Em entrevista coletiva a jornalistas nesta quarta-feira (14), Russomanno disse que "estava fazendo uma consideração de que a ciência tem que explicar por que que eles são imunes, talvez porque tenham mais resistência".

"Era isso que eu queria falar. Eles têm mais resistência do que a gente. O que eu disse e volto a repetir é que se alardeava que os moradores de rua e a cracolândia seriam dizimados, seriam exterminados pela Covid-19 e não foi o que aconteceu. E que a ciência tem que explicar muito pra gente muito em relação a Covid-19."

Em nota divulgada pela assessoria de sua campanha, o candidato do Republicanos afirmou: "Eu respeito a ciência, não sou um negacionista.
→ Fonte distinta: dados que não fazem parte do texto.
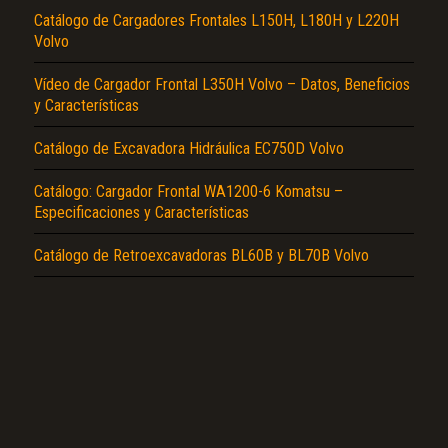
Catálogo de Cargadores Frontales L150H, L180H y L220H
Volvo
Vídeo de Cargador Frontal L350H Volvo – Datos, Beneficios
y Características
El Título es incorrecto según el contenido.
Catálogo de Excavadora Hidráulica EC750D Volvo
Texto o Imagen de portada son erróneos.
Catálogo: Cargador Frontal WA1200-6 Komatsu –
Especificaciones y Características
No carga o no se visualiza el contenido.
Catálogo de Retroexcavadoras BL60B y BL70B Volvo
Reportar otro tipo de error...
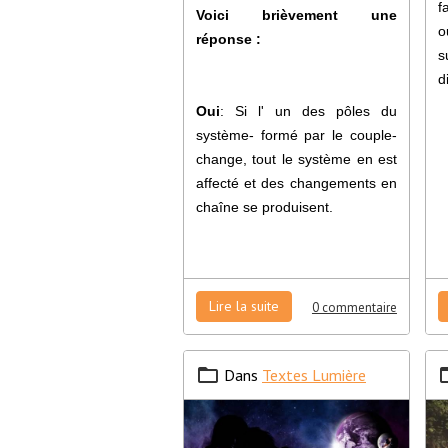
f
Voici brièvement une
o
réponse :
s
d
Oui
: Si l' un des pôles du
système- formé par le couple-
change, tout le système en est
affecté et des changements en
chaîne se produisent.
Lire la suite
0 commentaire
Dans
Textes Lumière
E respeito também os moradores de rua e da cracolândia, que precisam da nossa compreensão e do nosso apoio, não com ações demagógicas, mas com providências que possam, de fato, minorar os problemas deles".

CANDIDATOS CRITICAM

Em evento com empresários nesta quarta-feira, o prefeito Bruno Covas (PSDB) afirmou que Russomanno, com sua declaração, considera as pessoas em situação de rua como algo diferente do ser humano.

“Condeno a fala por ser preconceituosa em relação à população em situação de rua, como se essa população não tomasse ou não quisesse tomar banho. Segundo, por tratar sem nenhum conhecimento científico, pois não há nenhum estudo que demonstre qualquer relação entre tomar banho e pegar coronavírus.”

Guilherme Boulos (PSOL) disse durante um ato de campanha no centro da cidade, nesta quarta-feira, que a população em situação de rua precisa de um "olhar de acolhimento, não de ódio, não de indiferença".

"Eu fiquei enojado [com a fala]. Foi a pior declaração desta campanha eleitoral até aqui", afirmou Boulos. "Entendi isso como uma piada, um escárnio. É brincar com o sofrimento das pessoas. Isso é coisa de quem não tem humanidade."​

Outros adversários reagiram nas redes sociais à afirmação de Russomanno. Márcio França (PSB) ironizou: "Meu Deus! Perdoai, ó Pai. Eles não sabem o que dizem! Acho que o Russomanno teve aulas com a Bia Doria".

França, que faz oposição ao governador João Doria (PSDB), se referia a declarações recentes da primeira-dama do estado sobre o tema. Ela disse em julho que não é correto dar marmita para quem está ao relento e que "a rua hoje é um atrativo". Em agosto, Bia falou que "também tem os preguiçosos" entre os que estão na rua.

Jilmar Tatto (PT) classificou a fala de Russomanno como absurda e sugeriu que o rival "despreza pessoas em situação de rua".

O petista disse ainda que afirmações do tipo têm que ser combatidas com propostas. Ele prometeu, se for eleito, retomar o programa De Braços Abertos, implementado pela gestão Fernando Haddad (PT) na cracolândia.